Dünya giderek daha fazla çölleşmeye, toprak ve su kaybına maruz kalıyor.

Buzulların erimesiyle birlikte tuzlu suya karışan tatlı su okyanusların giderek daha da yükselmesine sebep oluyor.

Küresel ısınmaya bağlı olarak yaşanan iklim değişikliği sebebiyle giderek daha da fazla sıkıntı yaşadığımız da apaçık ortada duruyor.

Elbette bunlar neden bizim için önemli diyebilirsiniz.

Yaz ortasında sel, kış ortasında kuraklık yaşıyoruz.

İnanılmaz tropik fırtınalar neredeyse her kıyı şeridini bölgesini vuruyor.

Gazetede dün 1990'lı yıllardan bu yana yaşanan yağış miktarının kaleme aldık.

Son 20 yıl içinde inanılmaz bir dengesiz durum ve düşüş söz konusu.

Geçen yıl m2'ye düşen yağış miktarı yok denecek kadara az.

Tüm bunlar elbette doğayı, toprağı ve suyu etkiliyor.

Bakınız bir istatistik paylaşmak istiyorum.

Dünyada 2.6 milyar insan direkt olarak tarım sektöründen geçimini sağlıyor. Taze su kaynaklarının yüzde 70'i bütün dünya nüfusunu beslemek için mevcut tarımsal faaliyetlerde kullanılıyor.

Gelecek 10 yıl içerisinde sadece çölleşmeden dolayı dünyada 50 milyon,  2050 yılına kadar da 135 milyon insanın su kıtlığından dolayı göç edeceği öngörülüyor.

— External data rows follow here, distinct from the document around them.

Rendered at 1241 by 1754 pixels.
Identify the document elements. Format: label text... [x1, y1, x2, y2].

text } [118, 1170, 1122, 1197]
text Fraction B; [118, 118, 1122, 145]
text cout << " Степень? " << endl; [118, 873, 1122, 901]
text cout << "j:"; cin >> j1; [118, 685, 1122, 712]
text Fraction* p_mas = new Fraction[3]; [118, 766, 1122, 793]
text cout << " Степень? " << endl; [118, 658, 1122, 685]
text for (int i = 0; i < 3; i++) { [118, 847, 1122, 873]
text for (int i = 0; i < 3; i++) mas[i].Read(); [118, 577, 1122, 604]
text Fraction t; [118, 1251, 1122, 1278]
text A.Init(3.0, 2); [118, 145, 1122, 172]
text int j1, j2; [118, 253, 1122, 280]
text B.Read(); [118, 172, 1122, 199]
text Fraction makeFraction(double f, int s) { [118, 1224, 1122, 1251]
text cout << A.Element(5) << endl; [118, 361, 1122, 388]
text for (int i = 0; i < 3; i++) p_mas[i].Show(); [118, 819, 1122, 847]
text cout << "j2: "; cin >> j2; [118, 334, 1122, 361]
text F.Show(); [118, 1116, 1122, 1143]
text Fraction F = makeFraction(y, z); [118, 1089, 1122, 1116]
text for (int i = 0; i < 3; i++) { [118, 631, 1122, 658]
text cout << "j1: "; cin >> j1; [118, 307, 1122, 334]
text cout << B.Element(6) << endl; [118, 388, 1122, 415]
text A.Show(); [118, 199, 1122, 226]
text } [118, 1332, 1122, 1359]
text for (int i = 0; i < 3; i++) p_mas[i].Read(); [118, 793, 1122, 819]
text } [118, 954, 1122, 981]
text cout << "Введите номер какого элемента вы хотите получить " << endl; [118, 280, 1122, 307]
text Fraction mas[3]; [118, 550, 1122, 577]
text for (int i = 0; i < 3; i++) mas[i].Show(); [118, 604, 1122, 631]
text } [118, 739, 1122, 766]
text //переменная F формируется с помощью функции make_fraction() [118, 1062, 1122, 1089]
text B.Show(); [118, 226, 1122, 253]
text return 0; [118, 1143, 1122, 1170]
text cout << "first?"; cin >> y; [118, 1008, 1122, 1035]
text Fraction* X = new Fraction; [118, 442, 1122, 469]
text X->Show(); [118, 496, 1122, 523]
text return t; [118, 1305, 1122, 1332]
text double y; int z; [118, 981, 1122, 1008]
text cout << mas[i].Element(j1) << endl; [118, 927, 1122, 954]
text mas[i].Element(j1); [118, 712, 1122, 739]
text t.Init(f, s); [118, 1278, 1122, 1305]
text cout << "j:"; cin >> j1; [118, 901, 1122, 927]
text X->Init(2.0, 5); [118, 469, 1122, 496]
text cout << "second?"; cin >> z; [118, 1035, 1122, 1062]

Bunu en iyi Polatlı'da yaşadığımız kuraklıkla anlayabiliriz.

Tarımsal üretimde yüzde 55 civarında bir kayıp yaşadık.

Buda gıda ürünlerinde ciddi bir kaybın yaşanmasına ve fiyat olarakta inanılmaz artışlarla bize döndü.

Üzerinde yaşayabileceğimiz başka gezegen olmadığına göre artık Dünya'ya kulak verme zamanı gelmedi mi?